Presented with the barely supressed fury one might expect from this newspaper, it neverthless touches a nerve. I have not yet had to deal with this particular initiative, but I am bombarded with legislation affecting our use of the Cathedral. At present, I am resisting the imposition of luminous Fire Exit signs in the Cathedral. Of course fire and safety must be taken seriously, but that needs to be balanced prudently with what is aesthetically acceptable. Health and Safety legislation, Fire legislation, Disability legislation - much of it directly conflicting with our Listed Building status which prevents alteration of historic fabric - are a great headache for anyone trying to run a building like ours.

Monday, 19 March 2007

Bigne' di San Giuseppe!

Hurrah! Our glorious Sisters, Portuguese though they be, produced the Italian speciality of 'Bigne' de San Giuseppe' (brutally translated as 'St Joseph's Balls') at supper, to celebrate the Feast of St Joseph. Obviously, they felt that the clergy were wasting away from their Lenten exercises ... (hem, hem)

Much baking takes place in Italy on this day, since St Joseph is the Patron Saint of pastry chefs. In the middle ages, when drought was threatening famine in Sicily, the starving populace prayed to him. Rain fell, and the crops were saved. In his honour, a great feast is provided.

Even more esoterically, St Joseph is also prayed to especially by those seeking a new house. It is said that the future Cardinal Vaughan, when looking to by a property in Mill Hill, North London, for his new missionary institute from an owner reluctant to sell, buried a small statue of St Joseph in the garden. The owner changed his mind, and sold - and in thanksgiving, the Cardinal named his institute for the saint! Elizabeth, my PA, is looking for a new house at the moment, and I've promised yhere I'll pray especially to St Joseph today.

St Joseph's Chapel

For today's feast of St Joseph, we had the joy of celebrating in his chapel newly decorated with mosaics. The decoration was designed by Christopher Hobb, and the work interpreted in mosaic by the Mosaic Workshop of London. The posting below has a short clip of them in action. The decoration was only finished at the end of 2006. The apse mosaic is a fine depiction of the Holy Family, in a traditional Byzantine fashion, set on a gold background.

It was a particular joy to see the altar dressed with the cross and candles especially made for the chapel, but which we can rarely set out because of security fears. Above the altar is a tryptich with a central panel depicting St Joseph and the child Jesus.

The mosaic decoration of the vault is especially effective: the woven pattern recalls basket weaving or wicker-work, a reference to the workshop of St Joseph. You can also see above the battered galero (Cardinal's hat ) of Cardinal Hinsley, who died in 1942, and is buried in this chapel.

The western wall dispays a monumental depiction of a workshop, a powerful and splendid image.

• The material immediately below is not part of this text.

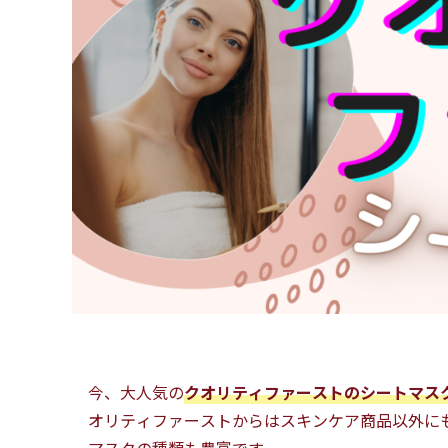
今、大人気の
クオリティファーストのシートマス
オリティファーストからはスキンケア商品以外に
マスクの種類も豊富です。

The design is perhaps clearer to see in Christopher Hobbs' preparatory drawing, below.

The depiction of the workshop recalls, of course, the workshop of St Joseph, but also has overtones of the crucifixion, of the creation of Westminster Cathedral (hence the plan in the background), and even of the creation of the world (the figure with the dividers in the middle recalls William Blake's image of God creating the world).

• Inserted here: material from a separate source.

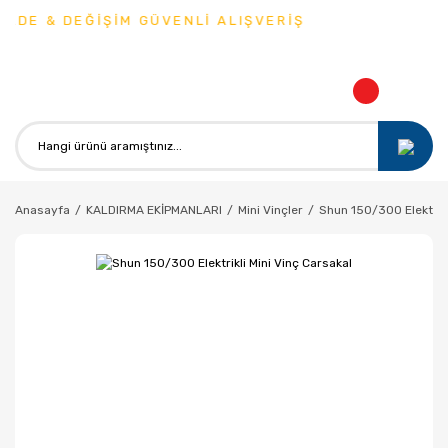
ADE & DEĞİŞİM GÜVENLİ ALIŞVERİŞ
Anasayfa
KALDIRMA EKİPMANLARI
Mini Vinçler
Shun 150/300 Elektrikl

The marble in the chapel is some of the finest in the Cathedral, and was completed in 1939. The great column in the middle is of fleur de peche marble. The smaller columns are of Algerian onyx, and the arcade above the columns a rare onyx from Canada.

The pavement, too deserves mention, following a Byzantine design and containing seven discs of green and red Egyptian porphyry. In the centre are four symbols of Christ - the Lamb, the Peacock (symbol of eternity), the Chi-Rho sign, or monogram, of Christ, and the fish. Followers of this blog will recall that it is in this chapel that the Crib stands at Christmas.